Übungstext:
****************
Berlin reagiert zurückhaltend auf Forderungen, Kabul wegen des Christen-Prozesses unter Druck zu setzen

Von Robert Birnbaum

Berlin - Der Fall des Afghanen Abdul Rahman, dem in Kabul wegen Übertritts zum Christentum die Todesstrafe droht, hat eine Welle von Appellen und Mahnungen an die afghanische Führung ausgelöst. Von Bundeskanzlerin Angela Merkel, die sich am Mittwoch im Kabinett besorgt über den Vorgang äußerte, über den UN-Sondergesandten für Afghanistan, Tom Koenigs, bis zu den Vertretern der Glaubensgemeinschaften in Deutschland appellierten alle an die afghanische Führung, ihre selbst eingegangenen Verpflichtungen auf die Menschenrechte und die Religionsfreiheit zu achten. Vereinzelt wurden Drohungen mit Sanktionen laut – die sich Vertreter der afghanischen Regierung umgehend als Einmischung in innere Angelegenheiten verbaten. Wirtschaftsminister Amin Farhang versicherte freilich zugleich, dass Abdul Rahman nichts geschehen werde.

Auslöser des Falls scheint ein Familienstreit zu sein. Rahman, der offenbar längere Zeit in Deutschland gelebt hat und als Mitarbeiter einer Hilfsorganisation schon vor 16 Jahren zum Christentum übertrat, ist von seiner Familie angezeigt worden. Auf Abkehr vom Islam steht in Afghanistan als Höchststrafe der Tod.

Die Bundesregierung ist seit Tagen in den Fall eingeschaltet. Am Mittwoch erhob FDP-Chef Guido Westerwelle als erster deutscher Politiker den Ruf, dass die Führung in Kabul mit drastischen Folgen für den Fall bedroht werden müsse, dass der Konvertit verurteilt oder sogar hingerichtet werden sollte. „Wir senden keine Soldaten nach Afghanistan, um ein solches Unrecht zu sichern“, sagte Westerwelle dem „Reutlinger Generalanzeiger“. Auch die Sprecherin der Union für Menschenrechte, Erika Steinbach (CDU), findet die Frage nach dem Verbleib der Soldaten in diesem Fall legitim. Wenn Abdul Rahman tatsächlich zum Tode verurteilt werden sollte, „dann muss das auch für Deutschland Konsequenzen haben“, sagte sie dem Tagesspiegel. Steinbach erinnerte an die „nicht unerheblichen Leistungen“ für den Aufbau des Landes und den Einsatz der Bundeswehr. Ob diese Hilfsleistungen bestehen bleiben könnten, „die Frage muss man sich stellen“.
****************
(Datensätze)
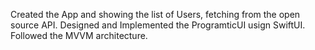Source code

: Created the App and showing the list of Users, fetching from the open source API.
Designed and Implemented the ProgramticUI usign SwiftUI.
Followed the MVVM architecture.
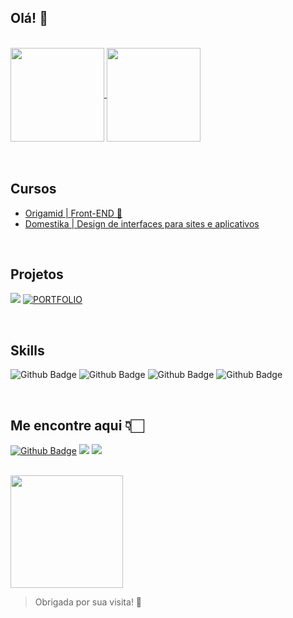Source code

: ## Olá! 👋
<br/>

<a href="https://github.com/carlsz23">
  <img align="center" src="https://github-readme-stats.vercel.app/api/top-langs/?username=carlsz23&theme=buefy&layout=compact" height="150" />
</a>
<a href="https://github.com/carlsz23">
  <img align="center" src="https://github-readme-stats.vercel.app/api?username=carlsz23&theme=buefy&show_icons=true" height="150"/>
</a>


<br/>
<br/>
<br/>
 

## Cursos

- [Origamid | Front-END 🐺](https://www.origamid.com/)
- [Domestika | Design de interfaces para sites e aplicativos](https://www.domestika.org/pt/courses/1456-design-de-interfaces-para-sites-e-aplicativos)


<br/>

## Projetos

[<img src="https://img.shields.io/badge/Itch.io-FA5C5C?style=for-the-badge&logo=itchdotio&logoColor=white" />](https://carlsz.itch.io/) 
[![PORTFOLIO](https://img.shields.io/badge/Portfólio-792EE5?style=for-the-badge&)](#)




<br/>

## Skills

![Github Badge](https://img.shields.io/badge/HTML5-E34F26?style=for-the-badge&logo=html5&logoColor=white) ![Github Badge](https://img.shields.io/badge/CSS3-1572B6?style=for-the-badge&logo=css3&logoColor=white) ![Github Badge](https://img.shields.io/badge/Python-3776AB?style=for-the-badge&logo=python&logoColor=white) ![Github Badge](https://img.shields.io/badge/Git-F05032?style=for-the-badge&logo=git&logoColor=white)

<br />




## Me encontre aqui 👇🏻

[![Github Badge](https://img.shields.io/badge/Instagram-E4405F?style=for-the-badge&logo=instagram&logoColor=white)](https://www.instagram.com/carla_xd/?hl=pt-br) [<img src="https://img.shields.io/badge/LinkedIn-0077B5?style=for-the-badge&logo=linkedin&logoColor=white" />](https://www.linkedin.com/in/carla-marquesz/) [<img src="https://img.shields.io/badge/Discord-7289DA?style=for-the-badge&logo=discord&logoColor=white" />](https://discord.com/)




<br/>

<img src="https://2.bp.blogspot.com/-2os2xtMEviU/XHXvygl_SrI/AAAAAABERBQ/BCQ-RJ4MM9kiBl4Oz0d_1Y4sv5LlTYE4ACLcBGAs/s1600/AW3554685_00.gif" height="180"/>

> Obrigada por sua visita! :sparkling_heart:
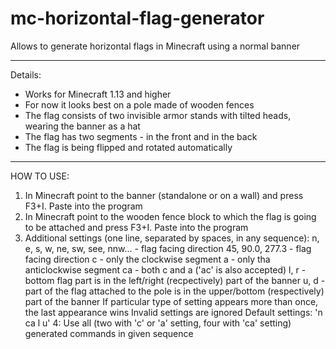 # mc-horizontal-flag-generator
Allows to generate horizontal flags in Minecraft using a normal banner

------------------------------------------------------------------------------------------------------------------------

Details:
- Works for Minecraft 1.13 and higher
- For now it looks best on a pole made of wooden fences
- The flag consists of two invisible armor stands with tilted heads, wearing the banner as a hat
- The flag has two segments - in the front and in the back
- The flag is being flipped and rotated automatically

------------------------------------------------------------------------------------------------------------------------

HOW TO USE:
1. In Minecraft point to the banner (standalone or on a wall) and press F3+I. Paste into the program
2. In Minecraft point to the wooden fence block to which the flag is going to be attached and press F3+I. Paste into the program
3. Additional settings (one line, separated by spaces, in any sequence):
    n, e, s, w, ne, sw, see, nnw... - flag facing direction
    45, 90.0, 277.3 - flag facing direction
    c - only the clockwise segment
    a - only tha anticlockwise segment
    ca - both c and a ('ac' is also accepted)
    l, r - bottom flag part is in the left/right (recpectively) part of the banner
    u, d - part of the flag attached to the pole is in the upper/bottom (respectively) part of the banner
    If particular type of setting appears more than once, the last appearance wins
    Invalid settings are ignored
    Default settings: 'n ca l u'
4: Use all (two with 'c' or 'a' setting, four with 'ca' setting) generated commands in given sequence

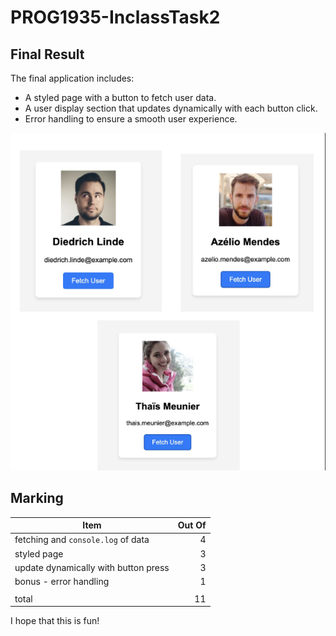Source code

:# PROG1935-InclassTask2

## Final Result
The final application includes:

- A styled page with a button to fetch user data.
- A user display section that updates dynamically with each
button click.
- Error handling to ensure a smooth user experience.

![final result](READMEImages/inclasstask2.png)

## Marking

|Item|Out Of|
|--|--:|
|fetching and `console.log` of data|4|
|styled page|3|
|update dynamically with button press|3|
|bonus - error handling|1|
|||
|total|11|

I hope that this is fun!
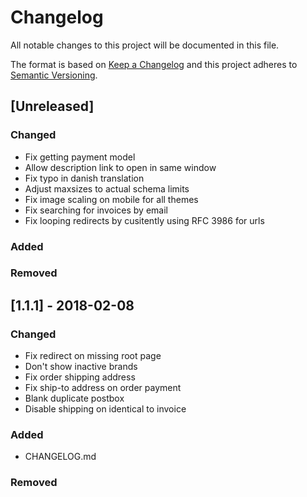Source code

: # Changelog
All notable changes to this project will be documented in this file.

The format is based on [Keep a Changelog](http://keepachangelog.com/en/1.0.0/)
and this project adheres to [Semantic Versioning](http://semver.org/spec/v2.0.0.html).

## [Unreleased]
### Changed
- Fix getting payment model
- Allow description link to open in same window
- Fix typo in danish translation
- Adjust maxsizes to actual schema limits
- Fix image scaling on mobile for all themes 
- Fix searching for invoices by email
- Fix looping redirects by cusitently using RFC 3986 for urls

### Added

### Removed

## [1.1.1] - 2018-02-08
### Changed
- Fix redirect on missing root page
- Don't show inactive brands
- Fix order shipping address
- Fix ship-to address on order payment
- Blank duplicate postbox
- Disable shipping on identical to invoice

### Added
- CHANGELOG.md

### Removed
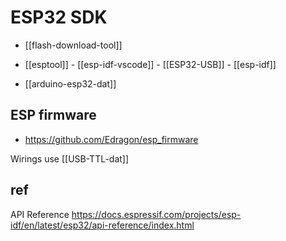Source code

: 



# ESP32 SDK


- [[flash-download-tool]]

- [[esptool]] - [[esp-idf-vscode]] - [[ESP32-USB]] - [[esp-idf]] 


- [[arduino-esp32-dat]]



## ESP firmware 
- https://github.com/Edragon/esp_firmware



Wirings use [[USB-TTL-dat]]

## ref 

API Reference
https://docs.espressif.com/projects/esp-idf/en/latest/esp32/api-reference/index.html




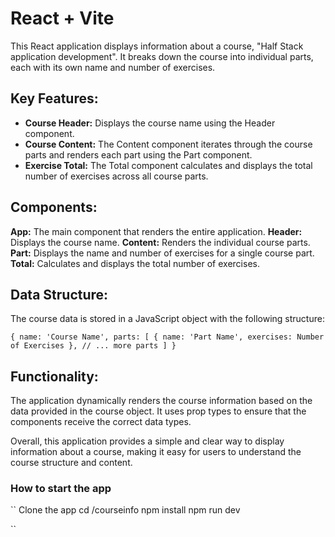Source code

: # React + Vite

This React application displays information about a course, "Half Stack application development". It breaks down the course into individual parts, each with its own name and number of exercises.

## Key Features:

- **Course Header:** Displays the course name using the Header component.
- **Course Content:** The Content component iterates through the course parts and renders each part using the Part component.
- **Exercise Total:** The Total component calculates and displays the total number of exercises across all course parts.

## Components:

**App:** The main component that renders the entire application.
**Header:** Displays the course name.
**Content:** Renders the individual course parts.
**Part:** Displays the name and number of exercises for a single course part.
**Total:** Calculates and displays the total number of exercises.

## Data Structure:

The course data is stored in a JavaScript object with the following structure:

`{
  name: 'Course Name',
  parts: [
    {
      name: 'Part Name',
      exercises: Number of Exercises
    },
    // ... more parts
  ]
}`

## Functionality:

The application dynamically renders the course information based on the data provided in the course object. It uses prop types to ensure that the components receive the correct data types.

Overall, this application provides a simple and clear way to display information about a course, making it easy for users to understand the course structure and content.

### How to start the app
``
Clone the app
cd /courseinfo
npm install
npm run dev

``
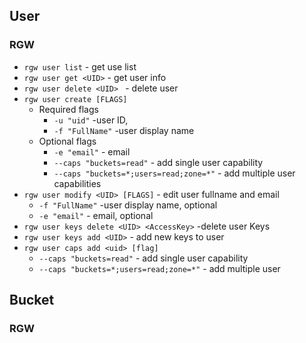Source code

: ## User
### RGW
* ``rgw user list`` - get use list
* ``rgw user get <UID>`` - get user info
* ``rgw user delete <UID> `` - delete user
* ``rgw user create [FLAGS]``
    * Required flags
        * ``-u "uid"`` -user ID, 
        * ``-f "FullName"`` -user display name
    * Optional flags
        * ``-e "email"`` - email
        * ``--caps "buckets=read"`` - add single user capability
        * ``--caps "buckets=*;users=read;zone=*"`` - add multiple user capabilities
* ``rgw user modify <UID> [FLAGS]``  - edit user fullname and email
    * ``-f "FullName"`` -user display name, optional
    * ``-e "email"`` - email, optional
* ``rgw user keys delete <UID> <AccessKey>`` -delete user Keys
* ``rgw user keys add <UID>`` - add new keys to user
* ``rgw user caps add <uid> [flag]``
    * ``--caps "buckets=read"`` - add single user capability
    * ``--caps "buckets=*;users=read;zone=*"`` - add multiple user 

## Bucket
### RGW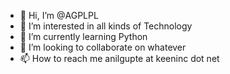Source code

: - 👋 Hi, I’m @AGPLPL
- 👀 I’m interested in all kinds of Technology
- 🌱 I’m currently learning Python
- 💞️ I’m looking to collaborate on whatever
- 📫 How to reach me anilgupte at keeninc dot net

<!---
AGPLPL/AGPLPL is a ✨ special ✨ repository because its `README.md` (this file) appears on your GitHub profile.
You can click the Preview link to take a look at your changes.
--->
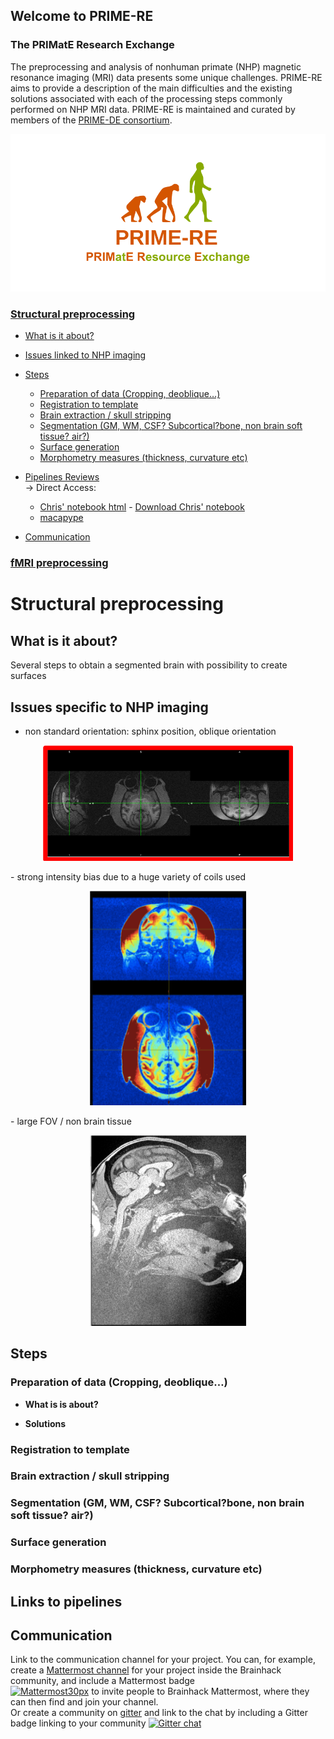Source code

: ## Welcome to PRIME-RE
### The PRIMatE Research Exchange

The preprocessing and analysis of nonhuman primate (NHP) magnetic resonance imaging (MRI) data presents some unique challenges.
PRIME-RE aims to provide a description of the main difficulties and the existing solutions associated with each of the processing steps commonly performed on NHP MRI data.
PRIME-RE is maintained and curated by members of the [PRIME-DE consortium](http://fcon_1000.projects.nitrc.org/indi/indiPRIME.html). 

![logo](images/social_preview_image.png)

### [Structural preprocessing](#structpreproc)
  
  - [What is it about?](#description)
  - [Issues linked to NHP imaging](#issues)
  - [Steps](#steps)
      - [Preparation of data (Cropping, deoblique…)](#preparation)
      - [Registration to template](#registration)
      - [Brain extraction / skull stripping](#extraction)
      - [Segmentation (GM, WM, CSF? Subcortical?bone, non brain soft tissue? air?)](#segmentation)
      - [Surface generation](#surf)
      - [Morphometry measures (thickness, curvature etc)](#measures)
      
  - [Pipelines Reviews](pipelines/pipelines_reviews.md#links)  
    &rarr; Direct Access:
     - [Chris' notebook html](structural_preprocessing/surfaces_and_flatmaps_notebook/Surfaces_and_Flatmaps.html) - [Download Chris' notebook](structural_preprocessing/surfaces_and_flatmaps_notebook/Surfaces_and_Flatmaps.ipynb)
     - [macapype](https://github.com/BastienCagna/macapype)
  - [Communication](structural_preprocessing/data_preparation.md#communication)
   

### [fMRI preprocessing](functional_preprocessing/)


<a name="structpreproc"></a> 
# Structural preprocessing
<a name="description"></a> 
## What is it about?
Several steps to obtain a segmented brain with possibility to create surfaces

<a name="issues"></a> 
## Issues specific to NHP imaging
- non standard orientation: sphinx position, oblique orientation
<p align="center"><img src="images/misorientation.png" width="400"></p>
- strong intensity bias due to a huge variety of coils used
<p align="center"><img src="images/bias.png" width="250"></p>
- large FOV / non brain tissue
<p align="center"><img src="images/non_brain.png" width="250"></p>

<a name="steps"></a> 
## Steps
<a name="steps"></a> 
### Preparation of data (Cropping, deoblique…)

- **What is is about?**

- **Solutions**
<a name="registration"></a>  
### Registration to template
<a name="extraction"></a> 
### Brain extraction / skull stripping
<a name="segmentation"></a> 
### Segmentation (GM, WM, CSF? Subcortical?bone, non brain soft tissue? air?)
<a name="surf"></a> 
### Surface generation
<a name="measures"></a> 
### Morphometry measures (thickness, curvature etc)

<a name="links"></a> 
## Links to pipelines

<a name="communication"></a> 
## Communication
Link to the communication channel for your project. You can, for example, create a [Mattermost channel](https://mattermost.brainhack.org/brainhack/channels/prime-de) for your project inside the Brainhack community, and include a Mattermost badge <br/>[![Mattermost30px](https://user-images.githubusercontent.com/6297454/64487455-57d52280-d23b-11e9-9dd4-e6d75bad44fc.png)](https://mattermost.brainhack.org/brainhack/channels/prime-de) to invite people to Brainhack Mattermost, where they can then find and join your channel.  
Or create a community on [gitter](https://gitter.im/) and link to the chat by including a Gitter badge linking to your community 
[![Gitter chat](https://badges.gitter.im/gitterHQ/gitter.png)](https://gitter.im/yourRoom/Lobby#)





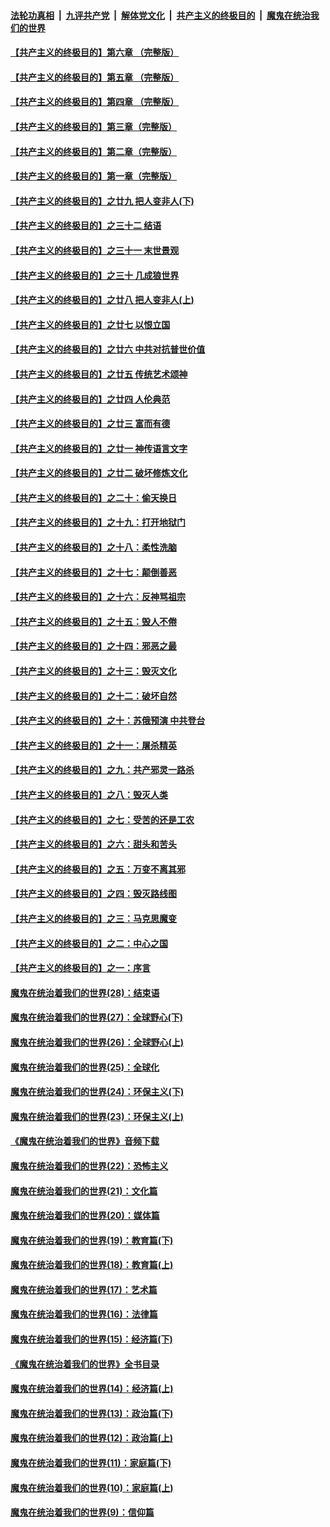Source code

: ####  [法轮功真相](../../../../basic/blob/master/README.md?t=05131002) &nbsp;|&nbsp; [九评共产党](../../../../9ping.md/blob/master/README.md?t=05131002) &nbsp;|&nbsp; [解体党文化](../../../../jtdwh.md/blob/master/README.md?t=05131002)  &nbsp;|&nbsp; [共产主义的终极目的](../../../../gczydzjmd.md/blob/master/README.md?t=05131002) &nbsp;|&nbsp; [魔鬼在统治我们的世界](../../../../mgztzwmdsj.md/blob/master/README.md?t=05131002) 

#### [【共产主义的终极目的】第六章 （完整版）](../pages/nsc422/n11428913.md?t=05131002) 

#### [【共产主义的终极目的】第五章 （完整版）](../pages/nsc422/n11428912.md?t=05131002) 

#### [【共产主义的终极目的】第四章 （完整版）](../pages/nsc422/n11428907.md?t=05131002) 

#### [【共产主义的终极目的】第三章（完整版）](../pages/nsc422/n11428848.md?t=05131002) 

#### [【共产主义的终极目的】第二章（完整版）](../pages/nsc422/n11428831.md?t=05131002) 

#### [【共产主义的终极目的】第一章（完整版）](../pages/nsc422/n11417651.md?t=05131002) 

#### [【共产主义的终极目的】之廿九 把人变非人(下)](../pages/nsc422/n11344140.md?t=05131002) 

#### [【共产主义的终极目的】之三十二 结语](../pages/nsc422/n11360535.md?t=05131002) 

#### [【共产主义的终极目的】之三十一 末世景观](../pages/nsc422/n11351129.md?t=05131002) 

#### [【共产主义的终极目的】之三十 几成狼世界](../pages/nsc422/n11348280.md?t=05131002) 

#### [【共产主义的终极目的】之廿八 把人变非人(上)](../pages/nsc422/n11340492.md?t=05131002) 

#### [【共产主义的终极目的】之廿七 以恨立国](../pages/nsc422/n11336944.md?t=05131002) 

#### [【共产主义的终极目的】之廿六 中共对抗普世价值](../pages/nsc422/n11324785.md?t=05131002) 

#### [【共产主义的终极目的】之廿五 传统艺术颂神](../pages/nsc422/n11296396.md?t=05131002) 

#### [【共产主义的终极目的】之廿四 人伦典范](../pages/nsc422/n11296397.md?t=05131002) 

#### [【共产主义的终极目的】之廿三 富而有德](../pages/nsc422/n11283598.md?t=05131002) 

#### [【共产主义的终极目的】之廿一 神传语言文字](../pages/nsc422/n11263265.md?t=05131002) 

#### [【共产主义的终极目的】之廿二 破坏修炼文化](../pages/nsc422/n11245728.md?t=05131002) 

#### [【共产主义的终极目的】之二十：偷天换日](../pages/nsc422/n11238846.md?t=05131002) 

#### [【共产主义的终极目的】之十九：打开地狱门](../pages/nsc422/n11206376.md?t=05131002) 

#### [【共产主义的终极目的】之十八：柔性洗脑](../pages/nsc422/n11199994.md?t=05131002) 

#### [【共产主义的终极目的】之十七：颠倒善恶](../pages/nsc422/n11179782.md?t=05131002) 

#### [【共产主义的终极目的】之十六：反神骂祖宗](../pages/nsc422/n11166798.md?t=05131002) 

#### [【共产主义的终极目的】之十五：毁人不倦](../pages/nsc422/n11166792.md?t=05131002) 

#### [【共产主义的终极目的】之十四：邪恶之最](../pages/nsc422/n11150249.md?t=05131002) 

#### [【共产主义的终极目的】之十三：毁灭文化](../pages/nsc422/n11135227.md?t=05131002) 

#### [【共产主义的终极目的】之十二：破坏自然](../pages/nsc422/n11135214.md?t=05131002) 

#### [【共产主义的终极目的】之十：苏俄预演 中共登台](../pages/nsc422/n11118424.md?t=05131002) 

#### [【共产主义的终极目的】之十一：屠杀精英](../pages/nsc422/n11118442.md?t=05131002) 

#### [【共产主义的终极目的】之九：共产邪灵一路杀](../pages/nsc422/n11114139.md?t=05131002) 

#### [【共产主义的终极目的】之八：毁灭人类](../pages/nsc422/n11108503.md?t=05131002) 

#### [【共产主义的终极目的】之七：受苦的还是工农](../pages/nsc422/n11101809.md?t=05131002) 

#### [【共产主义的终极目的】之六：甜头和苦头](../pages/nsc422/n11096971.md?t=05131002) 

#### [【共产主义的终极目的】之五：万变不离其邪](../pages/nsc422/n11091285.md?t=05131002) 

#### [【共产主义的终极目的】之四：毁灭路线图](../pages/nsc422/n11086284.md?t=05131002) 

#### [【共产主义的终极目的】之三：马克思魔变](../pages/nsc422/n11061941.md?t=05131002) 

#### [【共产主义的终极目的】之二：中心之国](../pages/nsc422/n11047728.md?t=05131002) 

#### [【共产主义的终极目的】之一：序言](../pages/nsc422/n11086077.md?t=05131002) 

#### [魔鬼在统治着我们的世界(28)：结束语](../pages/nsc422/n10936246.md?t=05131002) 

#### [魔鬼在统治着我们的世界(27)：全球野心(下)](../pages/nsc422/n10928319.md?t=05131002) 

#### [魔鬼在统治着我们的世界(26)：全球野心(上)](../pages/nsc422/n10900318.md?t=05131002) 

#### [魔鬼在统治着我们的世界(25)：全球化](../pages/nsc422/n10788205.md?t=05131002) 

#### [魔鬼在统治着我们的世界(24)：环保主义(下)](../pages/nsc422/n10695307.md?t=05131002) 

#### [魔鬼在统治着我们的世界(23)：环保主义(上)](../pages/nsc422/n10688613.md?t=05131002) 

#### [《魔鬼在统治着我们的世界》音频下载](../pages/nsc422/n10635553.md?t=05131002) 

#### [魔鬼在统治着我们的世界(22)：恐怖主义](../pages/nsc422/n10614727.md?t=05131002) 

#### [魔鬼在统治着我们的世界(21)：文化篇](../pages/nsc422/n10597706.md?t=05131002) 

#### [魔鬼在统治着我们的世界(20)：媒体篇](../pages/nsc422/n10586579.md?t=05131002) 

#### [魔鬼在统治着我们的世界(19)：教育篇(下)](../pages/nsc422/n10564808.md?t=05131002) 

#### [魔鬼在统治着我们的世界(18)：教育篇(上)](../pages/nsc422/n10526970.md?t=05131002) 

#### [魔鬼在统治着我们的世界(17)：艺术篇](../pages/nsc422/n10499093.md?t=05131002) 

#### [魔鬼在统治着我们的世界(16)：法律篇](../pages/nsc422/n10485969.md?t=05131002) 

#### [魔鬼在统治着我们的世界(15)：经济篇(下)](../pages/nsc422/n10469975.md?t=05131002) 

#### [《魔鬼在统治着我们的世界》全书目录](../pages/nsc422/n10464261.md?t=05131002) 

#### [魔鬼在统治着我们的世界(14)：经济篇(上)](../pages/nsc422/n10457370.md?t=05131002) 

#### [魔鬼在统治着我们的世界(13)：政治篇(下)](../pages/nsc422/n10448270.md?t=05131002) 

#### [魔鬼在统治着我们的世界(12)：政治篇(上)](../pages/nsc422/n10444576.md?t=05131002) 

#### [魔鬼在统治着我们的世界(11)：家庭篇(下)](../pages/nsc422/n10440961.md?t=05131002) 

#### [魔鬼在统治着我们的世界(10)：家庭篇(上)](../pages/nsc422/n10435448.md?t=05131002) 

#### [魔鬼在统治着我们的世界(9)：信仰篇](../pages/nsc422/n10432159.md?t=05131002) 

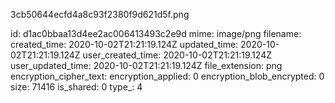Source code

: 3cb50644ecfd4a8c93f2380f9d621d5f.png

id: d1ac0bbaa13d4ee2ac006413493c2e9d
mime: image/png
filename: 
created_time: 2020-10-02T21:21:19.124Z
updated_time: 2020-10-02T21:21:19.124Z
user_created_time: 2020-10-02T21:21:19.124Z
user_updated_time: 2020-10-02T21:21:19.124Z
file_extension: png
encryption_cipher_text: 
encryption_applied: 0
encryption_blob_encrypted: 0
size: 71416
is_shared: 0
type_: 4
****************
Deine Aufgaben:
1. Wie lautet der Abschnitt des Übungstexts, der bei „Von Robert Birnbaum“ beginnt und bei „nichts geschehen werde.“ endet? Gib ihn wörtlich wieder.
2. Beantworte anhand des Übungstexts diese Fragen:
(a) Vor wie vielen Jahren trat Abdul Rahman zum Christentum über?
(b) Welcher Zeitung gegenüber äußerte sich Guido Westerwelle?
(c) Wer ist der UN-Sondergesandte für Afghanistan?

Erwartete Lösungen:
1.
Von Robert Birnbaum

Berlin - Der Fall des Afghanen Abdul Rahman, dem in Kabul wegen Übertritts zum Christentum die Todesstrafe droht, hat eine Welle von Appellen und Mahnungen an die afghanische Führung ausgelöst. Von Bundeskanzlerin Angela Merkel, die sich am Mittwoch im Kabinett besorgt über den Vorgang äußerte, über den UN-Sondergesandten für Afghanistan, Tom Koenigs, bis zu den Vertretern der Glaubensgemeinschaften in Deutschland appellierten alle an die afghanische Führung, ihre selbst eingegangenen Verpflichtungen auf die Menschenrechte und die Religionsfreiheit zu achten. Vereinzelt wurden Drohungen mit Sanktionen laut – die sich Vertreter der afghanischen Regierung umgehend als Einmischung in innere Angelegenheiten verbaten. Wirtschaftsminister Amin Farhang versicherte freilich zugleich, dass Abdul Rahman nichts geschehen werde.

2.
(a) Vor 16 Jahren.
(b) Dem „Reutlinger Generalanzeiger“.
(c) Tom Koenigs.